Can an EAI of 0.5 mg be safely prescribed to patients weighing ≥ 45 kg?

While no clear data has evaluated the safety of 0.5 mg epinephrine at this weight, extrapolations from other studies suggests that this 11% overdose is unlikely to be harmful. The CSACI recommends further study of the optimal dose.

Is a dose of 0.5 mg superior to 0.3 mg in patients weighing ≥ 45 kg?
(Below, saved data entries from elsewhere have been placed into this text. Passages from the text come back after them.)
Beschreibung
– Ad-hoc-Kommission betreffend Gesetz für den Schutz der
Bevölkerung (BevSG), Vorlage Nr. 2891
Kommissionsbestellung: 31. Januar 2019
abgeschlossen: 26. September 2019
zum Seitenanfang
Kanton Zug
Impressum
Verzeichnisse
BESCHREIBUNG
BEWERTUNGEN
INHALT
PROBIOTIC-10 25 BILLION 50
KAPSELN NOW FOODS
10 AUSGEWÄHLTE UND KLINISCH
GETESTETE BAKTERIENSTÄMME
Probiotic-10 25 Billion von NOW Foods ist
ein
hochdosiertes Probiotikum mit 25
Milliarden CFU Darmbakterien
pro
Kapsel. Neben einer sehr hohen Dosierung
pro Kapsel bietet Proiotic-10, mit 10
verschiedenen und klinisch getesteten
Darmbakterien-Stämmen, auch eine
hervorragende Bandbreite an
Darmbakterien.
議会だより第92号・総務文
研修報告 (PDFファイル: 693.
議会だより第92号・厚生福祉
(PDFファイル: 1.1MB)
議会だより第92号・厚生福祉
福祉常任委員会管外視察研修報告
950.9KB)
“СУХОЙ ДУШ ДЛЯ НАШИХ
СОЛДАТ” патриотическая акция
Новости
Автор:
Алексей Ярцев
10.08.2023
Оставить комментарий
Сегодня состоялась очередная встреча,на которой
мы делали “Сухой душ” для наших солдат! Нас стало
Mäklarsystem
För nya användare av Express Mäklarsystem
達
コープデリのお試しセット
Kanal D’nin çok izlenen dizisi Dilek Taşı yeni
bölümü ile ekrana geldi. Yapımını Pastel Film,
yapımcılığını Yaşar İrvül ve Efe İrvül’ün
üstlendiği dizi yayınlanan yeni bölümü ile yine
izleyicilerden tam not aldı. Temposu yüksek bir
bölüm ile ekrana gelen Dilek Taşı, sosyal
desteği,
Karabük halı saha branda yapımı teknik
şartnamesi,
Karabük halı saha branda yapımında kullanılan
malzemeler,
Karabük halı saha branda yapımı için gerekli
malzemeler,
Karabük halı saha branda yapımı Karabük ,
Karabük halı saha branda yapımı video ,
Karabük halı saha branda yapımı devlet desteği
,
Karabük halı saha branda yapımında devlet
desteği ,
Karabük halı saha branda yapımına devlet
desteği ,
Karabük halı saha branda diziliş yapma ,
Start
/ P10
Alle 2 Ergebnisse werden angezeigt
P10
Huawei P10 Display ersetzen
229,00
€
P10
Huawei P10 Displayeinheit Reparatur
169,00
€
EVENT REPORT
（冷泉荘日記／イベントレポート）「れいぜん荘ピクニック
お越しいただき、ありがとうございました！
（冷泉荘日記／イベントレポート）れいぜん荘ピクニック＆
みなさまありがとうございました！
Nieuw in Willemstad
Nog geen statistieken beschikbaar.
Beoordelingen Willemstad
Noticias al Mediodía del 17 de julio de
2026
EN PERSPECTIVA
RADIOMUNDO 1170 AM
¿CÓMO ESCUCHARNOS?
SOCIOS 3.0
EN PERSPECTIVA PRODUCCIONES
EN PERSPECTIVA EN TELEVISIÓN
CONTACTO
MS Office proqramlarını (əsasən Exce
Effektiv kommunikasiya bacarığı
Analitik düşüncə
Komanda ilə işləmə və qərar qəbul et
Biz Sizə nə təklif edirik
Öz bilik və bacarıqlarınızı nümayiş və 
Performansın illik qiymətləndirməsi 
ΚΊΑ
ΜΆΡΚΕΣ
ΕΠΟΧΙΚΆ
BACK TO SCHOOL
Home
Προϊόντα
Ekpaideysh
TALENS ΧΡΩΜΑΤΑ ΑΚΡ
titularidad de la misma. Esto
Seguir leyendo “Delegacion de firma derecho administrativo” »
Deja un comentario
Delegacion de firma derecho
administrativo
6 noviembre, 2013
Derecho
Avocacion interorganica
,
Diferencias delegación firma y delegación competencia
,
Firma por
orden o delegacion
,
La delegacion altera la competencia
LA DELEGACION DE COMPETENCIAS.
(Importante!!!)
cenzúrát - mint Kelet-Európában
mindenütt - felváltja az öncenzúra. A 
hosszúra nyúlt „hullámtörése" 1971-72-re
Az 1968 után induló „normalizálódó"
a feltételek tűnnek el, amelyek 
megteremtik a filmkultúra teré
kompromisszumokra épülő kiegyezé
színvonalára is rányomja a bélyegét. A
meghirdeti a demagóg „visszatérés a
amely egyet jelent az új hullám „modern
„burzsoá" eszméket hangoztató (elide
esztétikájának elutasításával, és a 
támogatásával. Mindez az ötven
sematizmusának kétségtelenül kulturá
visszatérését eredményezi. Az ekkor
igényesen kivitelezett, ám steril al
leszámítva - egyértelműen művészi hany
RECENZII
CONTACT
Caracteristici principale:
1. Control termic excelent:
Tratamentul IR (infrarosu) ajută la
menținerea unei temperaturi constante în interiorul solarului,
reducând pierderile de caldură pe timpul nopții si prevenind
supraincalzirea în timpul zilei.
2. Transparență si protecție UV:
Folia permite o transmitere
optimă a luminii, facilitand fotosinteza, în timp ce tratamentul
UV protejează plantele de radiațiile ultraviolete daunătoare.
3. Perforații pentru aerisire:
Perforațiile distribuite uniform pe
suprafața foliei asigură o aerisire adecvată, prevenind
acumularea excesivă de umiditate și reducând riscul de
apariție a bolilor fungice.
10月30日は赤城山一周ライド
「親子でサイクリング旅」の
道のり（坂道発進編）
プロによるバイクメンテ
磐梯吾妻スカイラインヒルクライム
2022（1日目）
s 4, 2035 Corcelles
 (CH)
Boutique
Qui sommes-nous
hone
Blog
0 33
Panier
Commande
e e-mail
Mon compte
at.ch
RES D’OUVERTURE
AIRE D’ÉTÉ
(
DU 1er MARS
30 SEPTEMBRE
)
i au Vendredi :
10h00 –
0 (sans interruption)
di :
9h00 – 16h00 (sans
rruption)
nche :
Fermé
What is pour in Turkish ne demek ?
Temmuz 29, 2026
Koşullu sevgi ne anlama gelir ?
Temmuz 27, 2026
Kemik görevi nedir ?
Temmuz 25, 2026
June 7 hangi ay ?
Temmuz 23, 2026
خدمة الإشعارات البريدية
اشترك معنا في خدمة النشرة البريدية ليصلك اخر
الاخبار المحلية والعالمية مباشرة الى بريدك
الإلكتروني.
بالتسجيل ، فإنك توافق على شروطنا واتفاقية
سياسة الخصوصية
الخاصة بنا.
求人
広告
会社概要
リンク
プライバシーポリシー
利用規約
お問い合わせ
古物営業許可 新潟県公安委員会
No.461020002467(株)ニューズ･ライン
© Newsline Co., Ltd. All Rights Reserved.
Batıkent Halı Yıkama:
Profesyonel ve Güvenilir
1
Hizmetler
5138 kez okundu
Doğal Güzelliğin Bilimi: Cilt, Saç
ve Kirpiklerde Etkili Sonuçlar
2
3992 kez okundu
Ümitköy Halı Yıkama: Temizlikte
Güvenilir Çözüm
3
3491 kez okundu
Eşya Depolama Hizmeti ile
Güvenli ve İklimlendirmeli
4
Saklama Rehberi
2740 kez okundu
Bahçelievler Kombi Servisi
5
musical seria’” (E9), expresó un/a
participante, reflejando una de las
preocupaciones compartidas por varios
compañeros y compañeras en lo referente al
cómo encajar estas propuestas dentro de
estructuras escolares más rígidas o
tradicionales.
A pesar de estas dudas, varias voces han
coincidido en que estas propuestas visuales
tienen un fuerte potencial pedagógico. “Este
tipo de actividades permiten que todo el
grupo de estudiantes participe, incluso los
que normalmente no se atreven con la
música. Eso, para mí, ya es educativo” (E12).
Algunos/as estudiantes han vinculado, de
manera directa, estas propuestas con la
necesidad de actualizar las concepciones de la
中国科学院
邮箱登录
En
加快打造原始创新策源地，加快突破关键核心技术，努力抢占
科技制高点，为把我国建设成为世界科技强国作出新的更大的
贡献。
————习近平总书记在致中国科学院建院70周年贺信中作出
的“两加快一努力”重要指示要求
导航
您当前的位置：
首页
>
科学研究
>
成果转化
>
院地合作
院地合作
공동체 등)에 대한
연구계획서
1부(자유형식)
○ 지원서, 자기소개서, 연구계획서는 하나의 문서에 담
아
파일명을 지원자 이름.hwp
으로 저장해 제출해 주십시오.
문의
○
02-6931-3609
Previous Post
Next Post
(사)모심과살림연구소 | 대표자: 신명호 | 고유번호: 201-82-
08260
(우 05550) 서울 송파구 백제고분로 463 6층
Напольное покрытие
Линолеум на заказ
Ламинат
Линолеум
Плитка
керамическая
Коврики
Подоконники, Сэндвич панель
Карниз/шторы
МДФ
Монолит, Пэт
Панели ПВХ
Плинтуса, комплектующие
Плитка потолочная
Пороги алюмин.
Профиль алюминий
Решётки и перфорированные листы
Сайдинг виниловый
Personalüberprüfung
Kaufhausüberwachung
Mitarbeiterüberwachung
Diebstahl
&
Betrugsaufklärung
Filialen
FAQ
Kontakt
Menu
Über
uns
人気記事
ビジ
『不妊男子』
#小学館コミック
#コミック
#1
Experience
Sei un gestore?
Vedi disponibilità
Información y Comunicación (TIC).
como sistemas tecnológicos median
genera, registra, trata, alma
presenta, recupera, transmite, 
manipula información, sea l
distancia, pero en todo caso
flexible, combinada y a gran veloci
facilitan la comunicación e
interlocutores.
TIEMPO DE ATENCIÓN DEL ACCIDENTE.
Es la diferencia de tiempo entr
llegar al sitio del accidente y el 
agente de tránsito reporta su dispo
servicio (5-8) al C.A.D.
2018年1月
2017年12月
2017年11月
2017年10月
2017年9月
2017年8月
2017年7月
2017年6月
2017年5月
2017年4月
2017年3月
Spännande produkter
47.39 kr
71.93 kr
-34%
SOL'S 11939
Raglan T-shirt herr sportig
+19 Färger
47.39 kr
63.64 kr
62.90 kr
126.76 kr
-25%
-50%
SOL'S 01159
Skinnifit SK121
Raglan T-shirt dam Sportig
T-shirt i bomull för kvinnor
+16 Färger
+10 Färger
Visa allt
Head to head clinical trials comparing 0.3 mg and 0.5 mg for the treatment of anaphylaxis have not been published. However, since the universally recommended dose is 0.01 mg/kg, it is reasonable to prescribe the 0.5 mg dose in patients weighing ≥ 45 kg. Since there is currently only one device offering this dose, the decision to use the 0.5 mg dose may be influenced by patient preferences regarding device design and should be decided through shared-decision making. Considerations for co-morbid risk factors such as asthma, β-blocker use, body habitus, pregnancy, cardiac disease and prior severe anaphylaxis may also influence this decision. The CSACI recommends further study of the optimal treatment dose.

Conclusion

In addition to pre-existing guidelines on the transition of epinephrine autoinjector dose for children < 15 kg, ≥ 15 to < 25 kg, and ≥ 25 kg, we suggest that a 0.5 mg EAI may be considered to those who are ≥ 45 kg. Epinephrine is the first line treatment in anaphylaxis and adverse events related to a higher dose of epinephrine appear to be mild and transient in both children and adults. Through shared-decision making, some patients and clinicians may decide to use a lower dose based on patient preference for specific EAIs.